The ms-8 will work fine off the istreamers left/right stereo output. Just make sure to turn off the EQ setting and the volume limiter in the iPad, soundcheck is ok if you wish to use it. I can't recall if the istreamer gives you the option to control the volume of its analog outputs via the idevice's volume control. If it does, I would still use the MS-8's master volume control option so that your signal to noise ratio remains constant between the ipad and ms-8, for any given volume setting. I imagine it should also be easier to use then the GUI volume slider or the side volume controls on the ipad.
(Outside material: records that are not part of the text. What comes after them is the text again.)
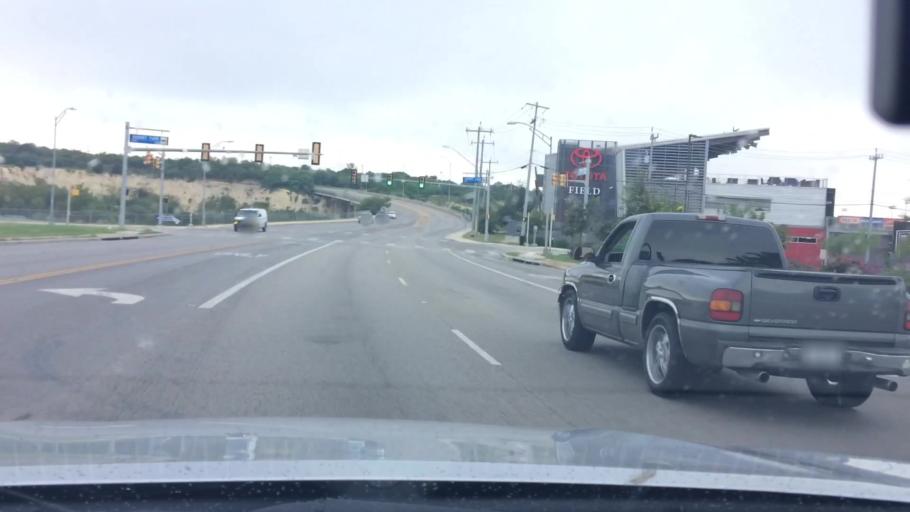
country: US
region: Texas
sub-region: Bexar County
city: Windcrest
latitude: 29.5380
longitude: -98.3953
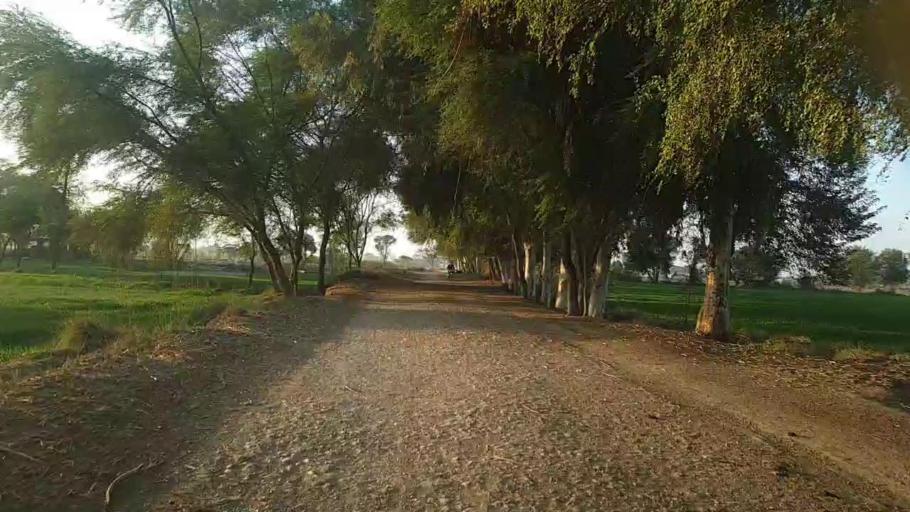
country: PK
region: Sindh
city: Mirpur Mathelo
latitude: 27.8926
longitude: 69.6576
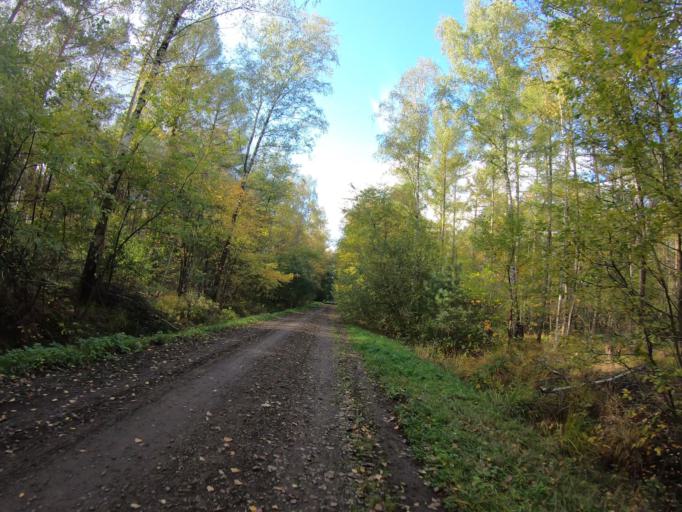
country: DE
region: Lower Saxony
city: Gifhorn
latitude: 52.5073
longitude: 10.5717
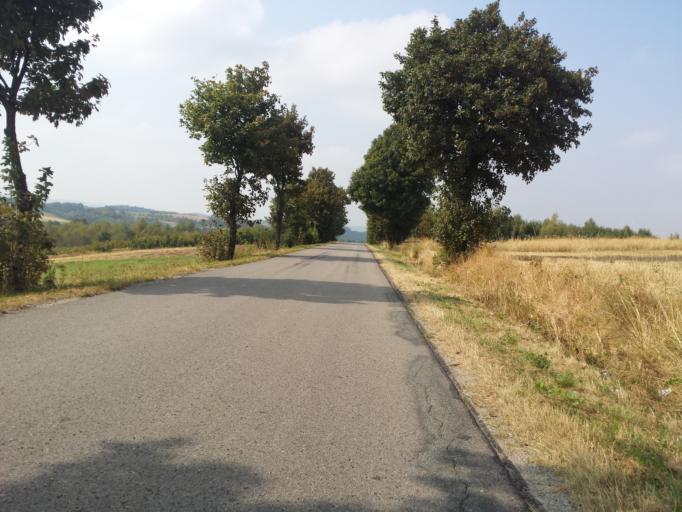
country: PL
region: Subcarpathian Voivodeship
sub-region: Powiat brzozowski
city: Wesola
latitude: 49.8418
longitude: 22.1500
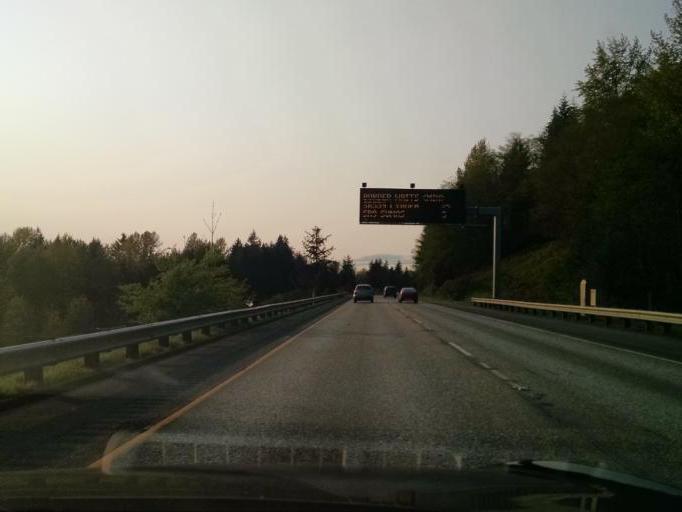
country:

Take extra care in the power connection for the istreamer. They make a small power supply designed for mounting it in the car. It comes as a cigarette lighter style plug and has a usb out on the other end. I'd dissemble it and hardwire it as you would a traditional head unit. With ignition controlled on/off and all.


----------



## lovedoc1 (Dec 12, 2009)

Awesome. Thanks!! Now I'm off to learn how to fiberglass. I thought there was a sticky thread specifically about how to fiberglass. I can't seem to find it and I have searched. If you have any idea I'd appreciate it.


----------



## t3sn4f2 (Jan 3, 2007)

I often hear people mentioning fiberglassforums IIRC


----------



## lovedoc1 (Dec 12, 2009)

1 last question: From what I am reading about the MS-8 it needs to run a CD to set up the system. Well with this configuration I won't have a CD receiver installed in the car. Is there any way to get around this?


----------



## IBcivic (Jan 6, 2009)

lovedoc1 said:


> 1 last question: From what I am reading about the MS-8 it needs to run a CD to set up the system. Well with this configuration I won't have a CD receiver installed in the car. Is there any way to get around this?


You only need to run the cd, if you are going to use the stock oem head-unit.


----------



## lovedoc1 (Dec 12, 2009)

I just found out that the MS-8 remote runs through radio frequencies. I was not planning on having a HU this is why I want the iStreamer. Will I be able to use the remote with no HU and only the iPad. If not how will I control the features, volume, etc.?


----------



## t3sn4f2 (Jan 3, 2007)

lovedoc1 said:


> I just found out that the MS-8 remote runs through radio frequencies. I was not planning on having a HU this is why I want the iStreamer. Will I be able to use the remote with no HU and only the iPad. If not how will I control the features, volume, etc.?


Yes, you can use the remote as your "master volume control". Just leave the ipad/istreamer volume control all the way up, if there is an option for that.


----------